Kilka dni temu Łukasz D. miał stawić się do więzienia w Sanoku, żeby odbyć karę za znęcanie się nad rodziną. Jednak się nie pojawił. Gdy policjanci przyszli po niego, zabarykadował się w mieszkaniu, razem z mamą i babcią. Reporter "Uwagi!" TVN przyjrzał się kulisom sprawy, która niedawno przez kilka godzin trzymała w napięciu nie tylko mieszkańców Jasła.
Młody mężczyzna, który miał stawić się do zakładu karnego, żeby odbyć karę 1,5 roku pozbawienia wolności, zabarykadował się w mieszkaniu w centrum Jasła. W środku były także jego mama i babcia. Po mieszkaniu chodził z nożem. Groził, że wysadzi blok. Przerażeni sąsiedzi wyszli na ulicę, a policja otoczyła budynek.
- Z uwagi na to, że zachodziło realne zagrożenie dla życia i zdrowia zarówno jego, jak też mamy i babci, na miejsce skierowani zostali policyjni negocjatorzy. Negocjatorzy kilka godzin rozmawiali z mężczyzną, prowadzili negocjacje, próbowali zmusić go, by dobrowolnie wyszedł z mieszkania – opowiada asp. Piotr Wojtunik, rzecznik Komendy Policji w Jaśle.
Zazdrość i agresja
25-letni Łukasz D. miał odbyć karę pozbawienia wolności za znęcanie się nad mamą, babcią i przede wszystkim byłą partnerką. Kobieta, która jest matką jego trzyletniego dziecka, była przez niego wielokrotnie bita i katowana. Był o nią chorobliwie zazdrosny.
- Przez pierwsze osiem miesięcy to był człowiek tylko do kochania. Był miły i uprzejmy. Dopiero po tych ośmiu miesiącach zaczęło się psuć, był bardzo zazdrosny. Uznał, że go zdradziłam. Zamknął mnie w pokoju i zaczął mnie szarpać, ciągnął za włosy, uderzył mnie kilka razy, groził nawet nożem, że mnie zabije. Ja wtedy zemdlałam i jego mama wezwała pogotowie - opowiada kobieta.
- Zabrali mnie do szpitala i kilka dni tam leżałam. Złożyłam zeznania na policji i miała się odbyć w sądzie sprawa o pobicie mnie. Sprawy jednak nie było, bo ja się nie zdecydowałam. On mnie zaczął po prostu przepraszać i stwierdziłam, że dam mu szansę. Odeszłam dopiero, jak przy swojej mamie uderzył mnie głową o ścianę. I to ona poprosiła mnie bym poszła z nią na policję i złożyła zeznania, bo bez moich zeznań oni nic mu nie mogą zrobić – zwierza się była partnerka Łukasza D.

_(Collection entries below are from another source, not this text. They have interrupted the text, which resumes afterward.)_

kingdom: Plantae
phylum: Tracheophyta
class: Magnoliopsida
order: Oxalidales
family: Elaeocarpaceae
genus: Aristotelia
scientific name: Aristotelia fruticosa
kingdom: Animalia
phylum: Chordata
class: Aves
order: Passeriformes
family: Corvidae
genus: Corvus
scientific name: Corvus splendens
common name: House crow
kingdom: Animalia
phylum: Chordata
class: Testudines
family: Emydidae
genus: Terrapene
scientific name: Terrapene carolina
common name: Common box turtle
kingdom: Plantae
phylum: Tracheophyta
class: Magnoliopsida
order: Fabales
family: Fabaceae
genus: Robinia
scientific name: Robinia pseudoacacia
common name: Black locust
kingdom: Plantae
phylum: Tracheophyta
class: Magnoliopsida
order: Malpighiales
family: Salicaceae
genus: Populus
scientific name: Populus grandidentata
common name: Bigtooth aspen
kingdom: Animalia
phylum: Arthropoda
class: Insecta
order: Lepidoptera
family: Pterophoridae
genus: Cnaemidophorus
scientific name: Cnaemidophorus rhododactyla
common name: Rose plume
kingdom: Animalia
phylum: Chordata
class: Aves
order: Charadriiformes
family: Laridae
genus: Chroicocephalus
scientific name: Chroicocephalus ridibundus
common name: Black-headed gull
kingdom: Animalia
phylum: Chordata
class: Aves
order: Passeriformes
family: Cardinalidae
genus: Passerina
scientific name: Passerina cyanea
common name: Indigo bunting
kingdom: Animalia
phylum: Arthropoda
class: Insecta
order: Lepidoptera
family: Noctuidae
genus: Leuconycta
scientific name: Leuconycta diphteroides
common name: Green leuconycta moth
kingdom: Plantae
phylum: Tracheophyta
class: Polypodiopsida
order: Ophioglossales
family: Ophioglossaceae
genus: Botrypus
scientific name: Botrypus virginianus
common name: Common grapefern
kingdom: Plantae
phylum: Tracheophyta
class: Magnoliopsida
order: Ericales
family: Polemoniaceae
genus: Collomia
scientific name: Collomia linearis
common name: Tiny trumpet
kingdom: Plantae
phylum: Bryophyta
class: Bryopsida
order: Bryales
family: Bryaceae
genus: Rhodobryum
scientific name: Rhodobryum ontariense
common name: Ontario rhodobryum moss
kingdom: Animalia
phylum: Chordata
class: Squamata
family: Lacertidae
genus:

Matka mężczyzny chciała wykorzystać tę sytuację, żeby skierować syna na przymusowe leczenie psychiatryczne. W trakcie postępowania oceniono jednak, że Łukasz D. jest poczytalny. Wyrok w sprawie o pobicie zapadł dwa lata temu. Był to jednak wyrok w zawieszeniu, a mężczyzna dostał dozór kuratora.
- Ja chodziłam do jego kuratorki i informowałam ją o każdym SMS-ie, który on do mnie wypisywał. Groził mi, że ja się jeszcze przekonam, że mnie zniszczy i że zniszczy moją rodzinę. W końcu groził, że zabije mnie i moją rodzinę – tak była partnerka tłumaczy, dlaczego Łukaszowi D. odwieszono wyrok.
"Zagroził, że zrobi krzywdę sobie, mamie i babci"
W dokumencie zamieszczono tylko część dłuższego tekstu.